** Opening RECORDS SUPPLIED block **

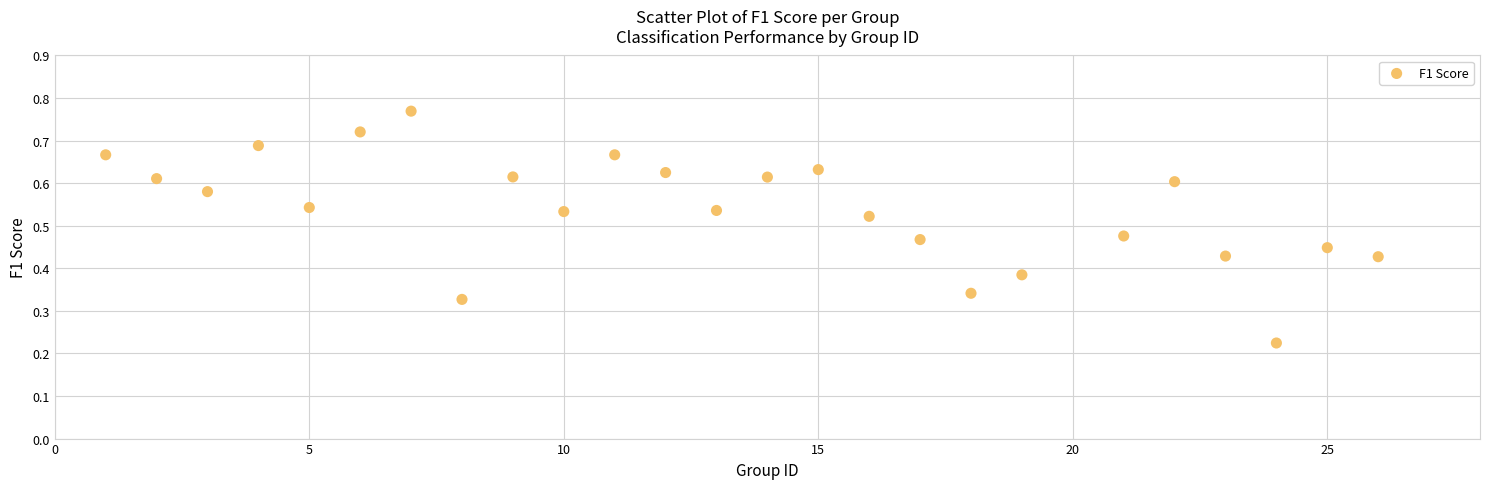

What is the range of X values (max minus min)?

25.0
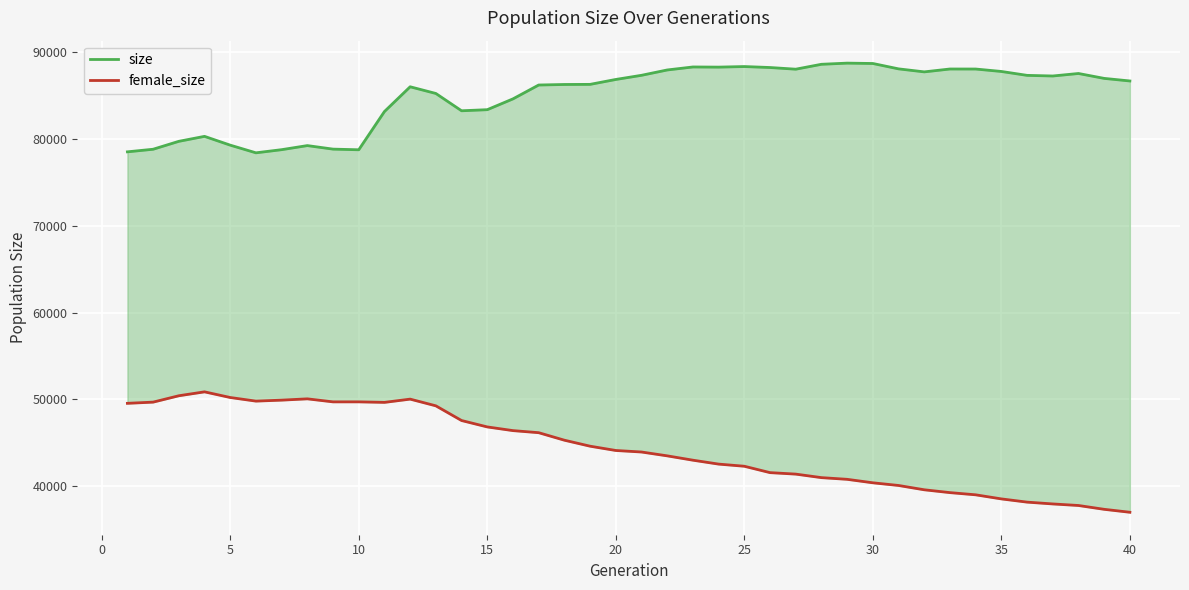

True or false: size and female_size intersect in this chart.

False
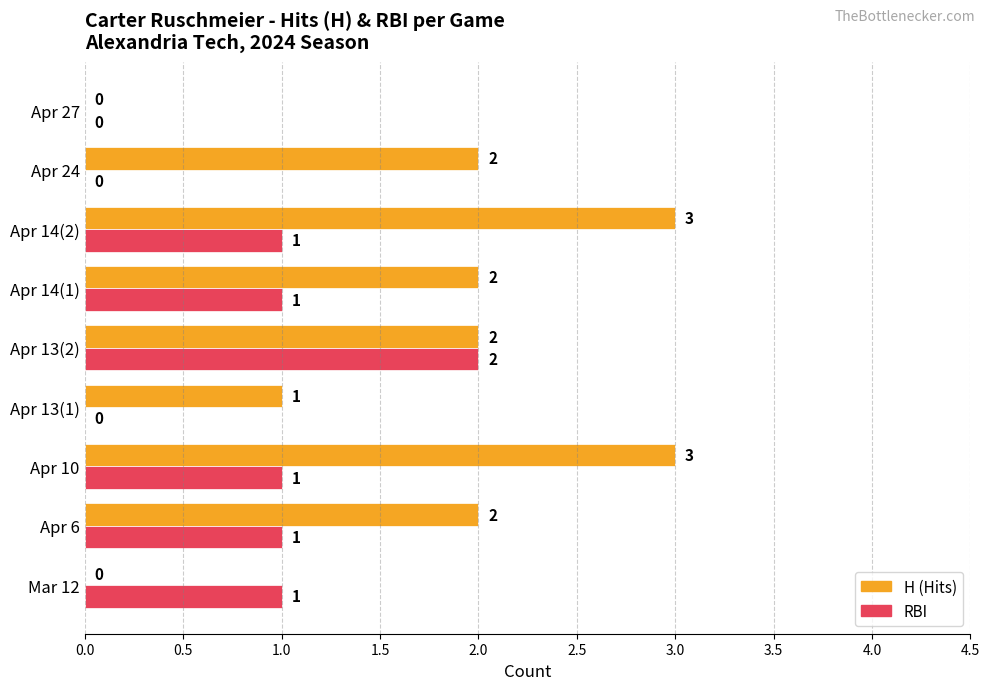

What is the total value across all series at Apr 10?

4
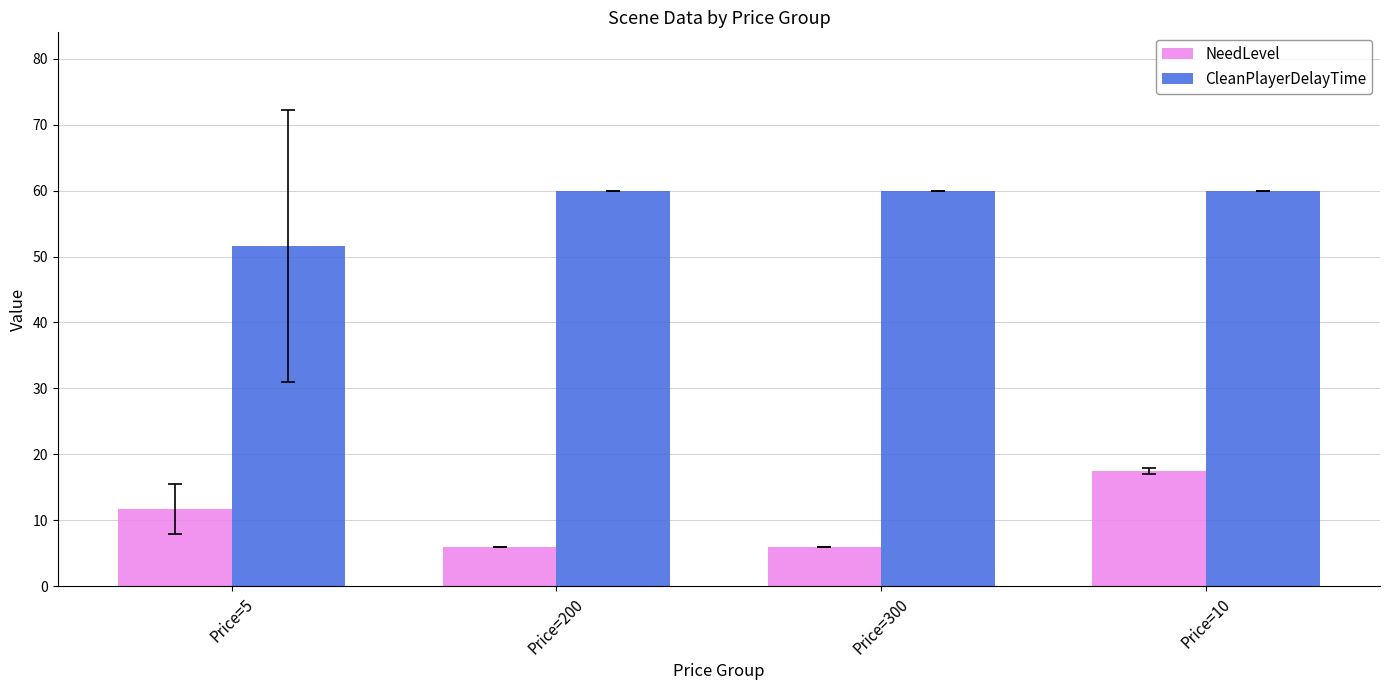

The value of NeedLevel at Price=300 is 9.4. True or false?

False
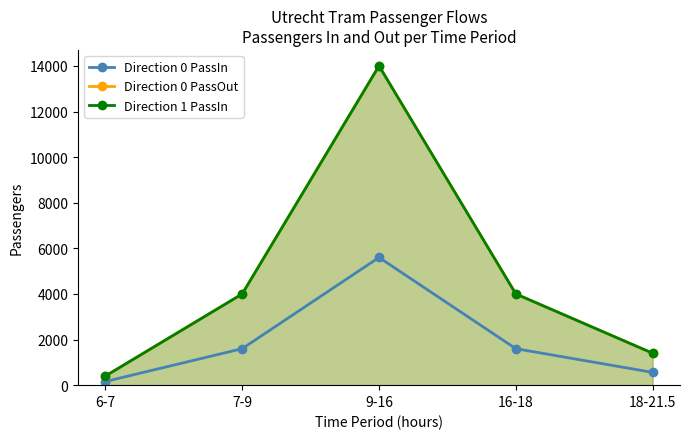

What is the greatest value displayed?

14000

** Closing RECORDS SUPPLIED block **

** INSTRUCTIONS FOR THE TASK **
Reproduce all of the material above without the pictures, substituting "plot" for "chart" and keeping every other character unchanged.

** EXERCISE RESPONSE **
What is the range of X values (max minus min)?

25.0

True or false: size and female_size intersect in this plot.

False

What is the total value across all series at Apr 10?

4

The value of NeedLevel at Price=300 is 9.4. True or false?

False

What is the greatest value displayed?

14000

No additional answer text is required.